「むさしのー」
「ん?」
間延びした声で名前を呼べば、武蔵野はすぐに顔をあげる。僕たちは今こたつに向かい合わせに入っていて、その上にだらしく伏せている。ここは武蔵野の部屋だ。僕の部屋にこたつはない。毛足の長いあたたかい絨毯がひいてあるが、冬はやはりこたつが恋しくなる。昔はこたつなんて、ださいし邪魔くさいなんて思っていたのに。
「こたつっていいねぇ」
「だろ?お前も買えばいいのに」
「えー、僕はいいよぉ」
「ふーん?」
「武蔵野がいないと多分、あったかくないじゃない」
君がいるからあったかいと思えるんだ。

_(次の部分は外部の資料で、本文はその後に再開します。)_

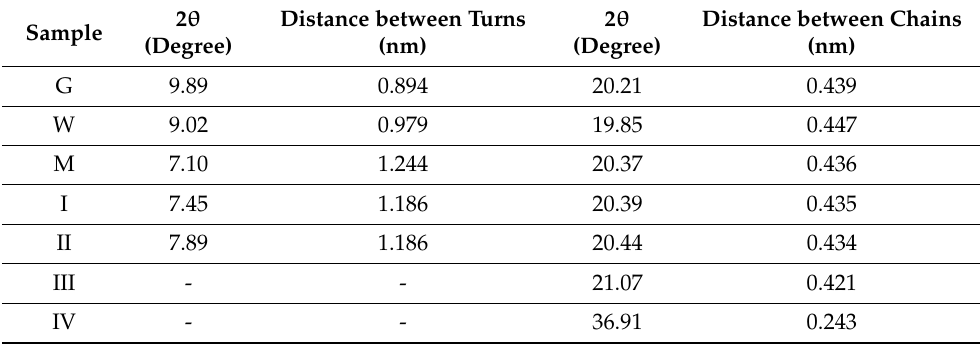
Table 3. The structural characteristics calculated from diffraction patterns for gelatin (G), whey (W), whey–gelatin (M), and whey–gelatin hydrogels crosslinked with copper (I, II, III, IV). 2 θ Distance between Turns 2 θ Distance between Chains Sample (Degree) (nm) (Degree) (nm) G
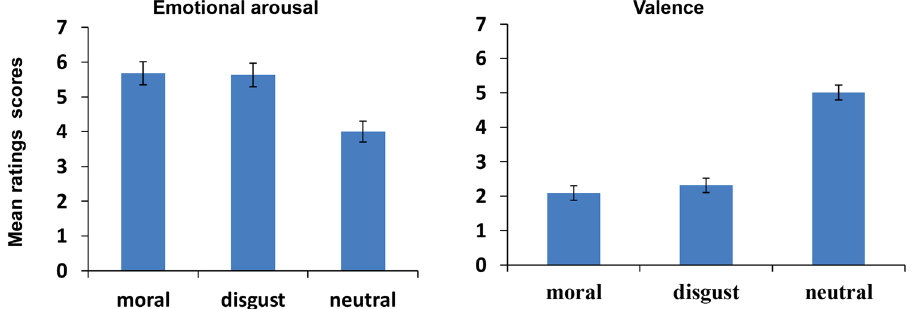
Figure 1. Self-reported rating Scores (M + / − SEM) of the emotional arousal and valence for the moral, disgust and neutral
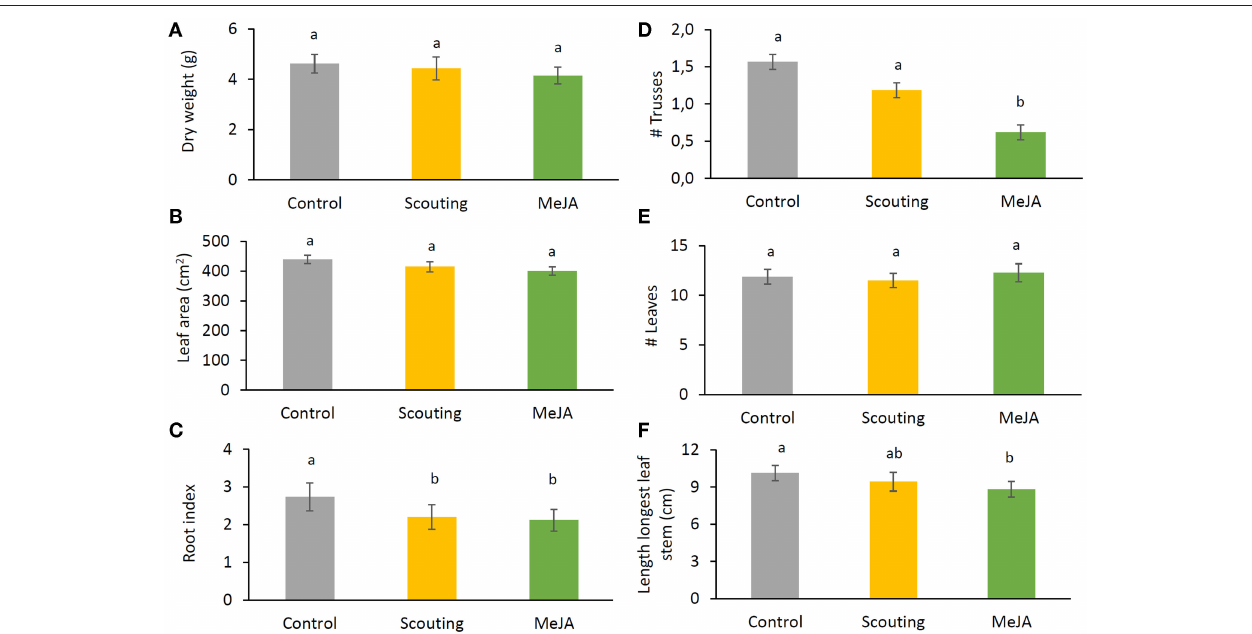
FIGURE 5 | Effect of MeJA treatment on plant growth and development traits at the end of the nursery phase of the strawberry cropping cycle. (A) The dry weight of aboveground plant parts; (B) total leaf area; (C) root index. Score of the amount of roots at the bottom of the rockwool block on a scale from 0 to 5; (D) number of trusses; (E) number of leaves; (F) length of the stem of the longest leaf. Data present mean ± SEM ( n = 10). Letters indicate significant differences between treatments at p ≤ 0.05 based on Kruskal–Wallis and subsequent pairwise comparisons using as Mann–Whitney U test.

そう言うと、武蔵野は普段なら絶対しないような柔らかい笑顔をくれる。たまらなく嬉しくなって手を伸ばすと、武蔵野のそれがぎゅ、と握り返してくれる。
「冷た」
「冷え症だからね」
少し眉根を寄せた武蔵野をもったいないな、と思ったけど、両手で手を握られてどきりと心臓がはねる。僕のそれより随分と暖かい手で包まれ、冷えた手が顔からあっつくなる気がした。
「ふふ、」
「何笑ってんだよ?」
言葉はいつも通りなのに、その響きや表情はとても優しい。いつもぎゃあぎゃあと騒ぐのは、他の仲間が一緒にいる時だけだ。2人きりの時に大声で騒ぐなんてこと、武蔵野は絶対にしない(むしろ夜なら僕の方がうるさいだろうし)。
「しあわせだねぇ」
「…そうだなー」
少し間をおいて返ってくる同意も何もかもが愛しい。じんわり両手に伝わる体温も、君がいないと温かくないこたつも、全てが心地良いと思う。
「むさしの」
「なーに?」
「だいすきだよ」
「知ってるよ、」
そんなこと。少し恥ずかしそうに目を反らした君がどうしようもなく愛しくて、このまま柔らかい時間に溺れてしまおうと彼の手を感じながら目を閉じた。